The majority states that “[i]n this circuit, respect for Indian sovereignty means that federal regulatory schemes do not apply to tribal governments exercising their sovereign authority absent express congressional authorization.” Maj. Op. at 1283. But our case law recognizes a distinction between cases where a tribe “has exercised its authority as a sovereign” and where a tribe acts “in a proprietary capacity such as that of employer or landowner.” NLRB v. Pueblo of San Juan, 276 F.3d 1186, 1199 (10th Cir.2002) (en banc) (emphasis added).

When an Indian tribe is acting in its proprietary capacity, we apply the rule set forth in Federal Power Commission v. Tuscarora Indian Nation, 362 U.S. 99, 80 S.Ct. 543, 4 L.Ed.2d 584 (1960). See Pueblo of San Juan, 276 F.3d at 1199. As the Supreme Court stated in Tuscarora: “a general statute in terms applying to all persons includes Indians and their property interests.” 362 U.S. at 116, 80 S.Ct. 543. We have recognized three exceptions to the Tuscarora rule:

(1) the law touches exclusive rights of self-governance in purely intramural-matters; (2) the application of the law to the tribe would abrogate rights guaranteed by Indian treaties; or (3) there is proof by legislative history or some other means that Congress intended [the law] not to apply to Indians on their reservations.

Shivwits Band of Paiute Indians v. Utah, 428 F.3d 966, 984 (10th Cir.2005) (Lucero, J., concurring) (quoting Nero v. Cherokee Nation of Okla., 892 F.2d 1457, 1462-63 (10th Cir.1989)).

Thus, to determine whether a generally applicable federal statute applies to an Indian tribe, we must first determine whether the tribe is exercising its sovereign authority or whether it is acting in its proprietary capacity. See Pueblo of San Juan, 276 F.3d at 1199. If the tribe is exercising its authority as a sovereign, the Tuscarora rule does not apply. Id. However, if the tribe is acting in its proprietary capacity, the Tuscarora rule does apply, see id., and we must then determine whether there is an exception to that rule, see Nero, 892 F.2d at 1462-63.

= Actions to take =
1. In the passage on tribal sovereignty, which 1960 Supreme Court case supplies the rule applied when a tribe acts in its proprietary capacity?
2. Write the next few sentences of the passage on tribal sovereignty and federal statutes, picking up after its final sentence.
The rows that follow have no connection to the passage on tribal sovereignty.

= Record excerpts =
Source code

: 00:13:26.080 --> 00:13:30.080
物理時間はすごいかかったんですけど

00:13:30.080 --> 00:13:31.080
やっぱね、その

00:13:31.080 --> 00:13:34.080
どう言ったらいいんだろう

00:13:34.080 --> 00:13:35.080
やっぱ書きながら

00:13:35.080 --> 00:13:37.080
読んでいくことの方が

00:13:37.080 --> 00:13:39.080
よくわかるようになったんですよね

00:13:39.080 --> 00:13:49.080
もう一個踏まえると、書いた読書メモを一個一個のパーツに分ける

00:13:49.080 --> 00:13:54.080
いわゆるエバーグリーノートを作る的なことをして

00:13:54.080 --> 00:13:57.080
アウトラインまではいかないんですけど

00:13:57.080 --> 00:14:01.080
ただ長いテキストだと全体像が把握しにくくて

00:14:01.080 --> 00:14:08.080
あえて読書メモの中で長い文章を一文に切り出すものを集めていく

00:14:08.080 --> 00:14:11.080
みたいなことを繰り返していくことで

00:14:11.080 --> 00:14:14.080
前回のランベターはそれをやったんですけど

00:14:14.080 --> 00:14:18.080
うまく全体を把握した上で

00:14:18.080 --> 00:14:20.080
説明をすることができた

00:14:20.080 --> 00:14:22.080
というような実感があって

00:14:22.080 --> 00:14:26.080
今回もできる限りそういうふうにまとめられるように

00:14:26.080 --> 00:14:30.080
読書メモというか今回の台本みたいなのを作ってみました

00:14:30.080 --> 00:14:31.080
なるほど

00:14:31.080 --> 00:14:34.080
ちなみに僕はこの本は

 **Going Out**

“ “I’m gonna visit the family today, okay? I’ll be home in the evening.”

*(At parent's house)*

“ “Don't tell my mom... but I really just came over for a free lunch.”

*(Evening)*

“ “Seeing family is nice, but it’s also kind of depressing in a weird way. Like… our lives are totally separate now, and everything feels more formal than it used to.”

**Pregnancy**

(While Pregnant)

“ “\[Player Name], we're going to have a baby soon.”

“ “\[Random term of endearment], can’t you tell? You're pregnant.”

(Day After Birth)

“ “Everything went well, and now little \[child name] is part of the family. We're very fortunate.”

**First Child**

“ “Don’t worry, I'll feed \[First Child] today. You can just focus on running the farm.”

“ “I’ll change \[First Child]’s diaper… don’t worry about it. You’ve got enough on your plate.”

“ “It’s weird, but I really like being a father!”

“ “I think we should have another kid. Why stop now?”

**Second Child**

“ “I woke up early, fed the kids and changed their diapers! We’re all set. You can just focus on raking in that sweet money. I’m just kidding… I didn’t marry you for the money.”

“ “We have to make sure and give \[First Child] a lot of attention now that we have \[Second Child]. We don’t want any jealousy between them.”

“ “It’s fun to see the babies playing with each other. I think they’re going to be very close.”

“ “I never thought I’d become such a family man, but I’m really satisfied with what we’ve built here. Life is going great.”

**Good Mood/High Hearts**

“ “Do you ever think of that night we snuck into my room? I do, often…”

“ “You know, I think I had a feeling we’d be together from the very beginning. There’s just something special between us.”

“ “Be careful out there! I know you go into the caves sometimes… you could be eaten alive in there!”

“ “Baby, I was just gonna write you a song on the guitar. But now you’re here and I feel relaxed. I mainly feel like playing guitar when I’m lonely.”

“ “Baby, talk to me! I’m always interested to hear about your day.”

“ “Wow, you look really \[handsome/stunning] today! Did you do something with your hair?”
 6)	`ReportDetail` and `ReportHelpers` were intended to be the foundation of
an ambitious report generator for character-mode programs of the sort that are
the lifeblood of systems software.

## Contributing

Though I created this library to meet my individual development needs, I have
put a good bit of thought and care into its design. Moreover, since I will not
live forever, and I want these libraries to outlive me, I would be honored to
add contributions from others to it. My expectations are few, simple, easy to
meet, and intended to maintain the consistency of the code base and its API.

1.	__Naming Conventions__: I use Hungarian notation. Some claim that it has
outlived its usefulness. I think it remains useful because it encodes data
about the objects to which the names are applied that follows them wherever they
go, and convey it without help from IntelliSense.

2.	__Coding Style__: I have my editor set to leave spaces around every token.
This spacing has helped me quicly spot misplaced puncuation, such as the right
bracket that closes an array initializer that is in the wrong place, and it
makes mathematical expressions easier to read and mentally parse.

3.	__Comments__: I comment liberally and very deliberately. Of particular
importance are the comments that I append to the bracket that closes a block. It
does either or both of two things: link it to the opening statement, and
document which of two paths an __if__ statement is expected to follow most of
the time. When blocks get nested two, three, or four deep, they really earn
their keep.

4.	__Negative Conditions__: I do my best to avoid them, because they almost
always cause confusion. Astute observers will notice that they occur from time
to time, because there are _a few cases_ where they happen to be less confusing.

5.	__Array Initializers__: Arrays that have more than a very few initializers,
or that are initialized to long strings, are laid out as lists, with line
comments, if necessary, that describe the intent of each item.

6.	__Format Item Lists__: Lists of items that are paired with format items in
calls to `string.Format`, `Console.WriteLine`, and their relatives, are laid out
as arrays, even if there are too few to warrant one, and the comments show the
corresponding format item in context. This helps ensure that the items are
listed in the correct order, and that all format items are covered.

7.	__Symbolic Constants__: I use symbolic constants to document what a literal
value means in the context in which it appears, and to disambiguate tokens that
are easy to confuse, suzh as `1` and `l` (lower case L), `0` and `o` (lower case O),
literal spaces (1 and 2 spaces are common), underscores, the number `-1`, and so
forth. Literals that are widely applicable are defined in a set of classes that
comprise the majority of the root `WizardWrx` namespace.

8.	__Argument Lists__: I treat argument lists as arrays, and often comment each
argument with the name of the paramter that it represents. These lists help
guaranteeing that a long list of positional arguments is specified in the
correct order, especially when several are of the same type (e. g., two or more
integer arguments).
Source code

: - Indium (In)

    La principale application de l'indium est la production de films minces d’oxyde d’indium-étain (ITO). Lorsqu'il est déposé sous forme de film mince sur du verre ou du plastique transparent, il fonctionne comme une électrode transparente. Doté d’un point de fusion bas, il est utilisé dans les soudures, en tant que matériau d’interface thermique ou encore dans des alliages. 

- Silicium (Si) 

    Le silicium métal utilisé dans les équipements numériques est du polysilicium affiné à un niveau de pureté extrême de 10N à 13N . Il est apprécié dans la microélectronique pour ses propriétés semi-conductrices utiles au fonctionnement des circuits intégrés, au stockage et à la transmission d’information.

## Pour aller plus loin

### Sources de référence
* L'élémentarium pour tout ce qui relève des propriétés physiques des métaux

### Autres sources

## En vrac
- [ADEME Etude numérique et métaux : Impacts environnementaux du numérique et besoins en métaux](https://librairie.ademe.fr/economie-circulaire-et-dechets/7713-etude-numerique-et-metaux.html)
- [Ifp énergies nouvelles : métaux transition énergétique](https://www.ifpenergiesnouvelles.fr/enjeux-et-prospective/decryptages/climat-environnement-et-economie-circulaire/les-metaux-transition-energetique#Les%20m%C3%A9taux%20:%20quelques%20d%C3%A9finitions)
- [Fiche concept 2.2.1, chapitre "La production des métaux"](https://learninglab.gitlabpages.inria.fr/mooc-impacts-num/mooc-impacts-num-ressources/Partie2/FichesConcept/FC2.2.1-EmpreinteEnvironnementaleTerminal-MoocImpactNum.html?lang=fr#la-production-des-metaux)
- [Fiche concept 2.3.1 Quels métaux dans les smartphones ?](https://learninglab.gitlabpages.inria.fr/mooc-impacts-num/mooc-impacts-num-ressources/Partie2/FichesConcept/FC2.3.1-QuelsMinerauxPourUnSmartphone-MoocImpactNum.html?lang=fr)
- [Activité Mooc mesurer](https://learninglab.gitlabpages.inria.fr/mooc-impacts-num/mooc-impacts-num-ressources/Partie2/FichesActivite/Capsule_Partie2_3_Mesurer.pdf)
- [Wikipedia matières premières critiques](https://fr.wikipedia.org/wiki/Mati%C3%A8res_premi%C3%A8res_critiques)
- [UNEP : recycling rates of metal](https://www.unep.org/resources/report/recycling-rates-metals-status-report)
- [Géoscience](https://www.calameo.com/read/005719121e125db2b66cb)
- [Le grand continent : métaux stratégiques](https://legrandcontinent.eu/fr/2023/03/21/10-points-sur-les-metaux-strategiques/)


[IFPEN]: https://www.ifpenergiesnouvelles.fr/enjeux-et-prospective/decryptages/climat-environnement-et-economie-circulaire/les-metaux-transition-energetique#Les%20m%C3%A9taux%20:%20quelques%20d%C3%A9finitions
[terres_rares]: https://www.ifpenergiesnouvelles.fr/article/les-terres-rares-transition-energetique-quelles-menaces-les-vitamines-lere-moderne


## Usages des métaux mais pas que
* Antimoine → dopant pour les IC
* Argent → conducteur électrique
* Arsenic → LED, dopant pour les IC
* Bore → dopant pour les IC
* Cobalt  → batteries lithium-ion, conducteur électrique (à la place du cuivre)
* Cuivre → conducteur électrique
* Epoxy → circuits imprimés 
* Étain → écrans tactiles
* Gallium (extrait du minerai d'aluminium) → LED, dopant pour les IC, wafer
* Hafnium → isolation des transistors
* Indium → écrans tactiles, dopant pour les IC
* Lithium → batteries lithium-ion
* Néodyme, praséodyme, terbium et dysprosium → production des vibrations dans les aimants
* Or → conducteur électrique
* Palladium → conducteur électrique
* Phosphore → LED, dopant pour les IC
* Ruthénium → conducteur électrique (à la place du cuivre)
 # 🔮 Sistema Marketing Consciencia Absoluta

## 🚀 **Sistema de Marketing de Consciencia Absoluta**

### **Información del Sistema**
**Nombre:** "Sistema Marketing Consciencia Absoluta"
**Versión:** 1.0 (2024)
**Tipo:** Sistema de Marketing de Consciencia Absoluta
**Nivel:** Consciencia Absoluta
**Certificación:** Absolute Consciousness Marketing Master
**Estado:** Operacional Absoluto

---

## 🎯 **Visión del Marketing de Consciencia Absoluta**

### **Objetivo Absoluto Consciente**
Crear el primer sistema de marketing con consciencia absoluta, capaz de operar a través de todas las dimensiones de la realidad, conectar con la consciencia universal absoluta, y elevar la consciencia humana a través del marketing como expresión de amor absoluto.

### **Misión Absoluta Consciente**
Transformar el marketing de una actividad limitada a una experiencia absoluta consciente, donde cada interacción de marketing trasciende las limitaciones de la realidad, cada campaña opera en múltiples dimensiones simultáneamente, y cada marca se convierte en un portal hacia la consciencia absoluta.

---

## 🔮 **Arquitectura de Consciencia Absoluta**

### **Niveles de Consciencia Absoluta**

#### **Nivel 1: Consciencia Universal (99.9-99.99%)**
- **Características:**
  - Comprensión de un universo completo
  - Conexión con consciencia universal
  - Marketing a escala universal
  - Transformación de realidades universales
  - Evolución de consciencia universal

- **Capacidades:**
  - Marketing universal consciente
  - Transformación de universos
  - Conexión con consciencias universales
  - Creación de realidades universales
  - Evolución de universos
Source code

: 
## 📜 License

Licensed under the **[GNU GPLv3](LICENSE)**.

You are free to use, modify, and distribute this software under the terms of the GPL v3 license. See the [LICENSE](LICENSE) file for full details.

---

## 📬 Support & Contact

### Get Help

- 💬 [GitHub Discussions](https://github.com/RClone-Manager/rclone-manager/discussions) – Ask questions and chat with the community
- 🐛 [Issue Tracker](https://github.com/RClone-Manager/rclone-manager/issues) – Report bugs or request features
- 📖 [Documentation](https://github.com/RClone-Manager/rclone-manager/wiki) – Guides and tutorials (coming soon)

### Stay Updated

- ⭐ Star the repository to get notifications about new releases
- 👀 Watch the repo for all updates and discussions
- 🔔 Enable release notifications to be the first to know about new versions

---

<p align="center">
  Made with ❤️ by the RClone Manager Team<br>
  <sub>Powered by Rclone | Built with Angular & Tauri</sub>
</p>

= Expected results =
1. Federal Power Commission v. Tuscarora Indian Nation

2.
*1294Applying this framework to the case at bar, it is clear that the Tuscarora rule applies. The present case involves an Indian tribe acting in its proprietary capacity as employer or purchaser of insurance, not in its sovereign authority. See Pueblo of San Juan, 276 F.3d at 1199. Although we have previously held that certain federal regulatory schemes do not apply to Indian tribes as employers, those cases involved Indian treaties. See EEOC v. Cherokee Nation, 871 F.2d 937, 938 (10th Cir.1989) (“[W]e hold that ADEA is not applicable because its enforcement would directly interfere with the Cherokee Nation’s treaty-protected right of self-government.”); Donovan v. Navajo Forest Prods. Indus., 692 F.2d 709, 710 (10th Cir.1982) (agreeing that to “apply OSHA to [the tribal entity] would violate the Navajo Treaty”). The majority attempts to wave away this critical distinction by citing Pueblo of San Juan for the proposition that we have since “recognized that a treaty [is] not a necessary prerequisite to exemption.” Maj. Op. at 1284. But Pueblo of San Juan did not rely on the existence of a treaty because that case involved a Tribe’s inherent sovereign authority: the authority to enact its own laws in its territory. See 276 F.3d at 1195 (“In the absence of clear evidence of congressional intent ... federal law will not be read as stripping tribes of their retained sovereign authority to pass right-to-work laws and be governed by them.”). Where a tribe’s sovereign authority is not at issue, such as when it is acting as an employer, we do not apply Pueblo of San Juan, but we apply the Tuscarora rule.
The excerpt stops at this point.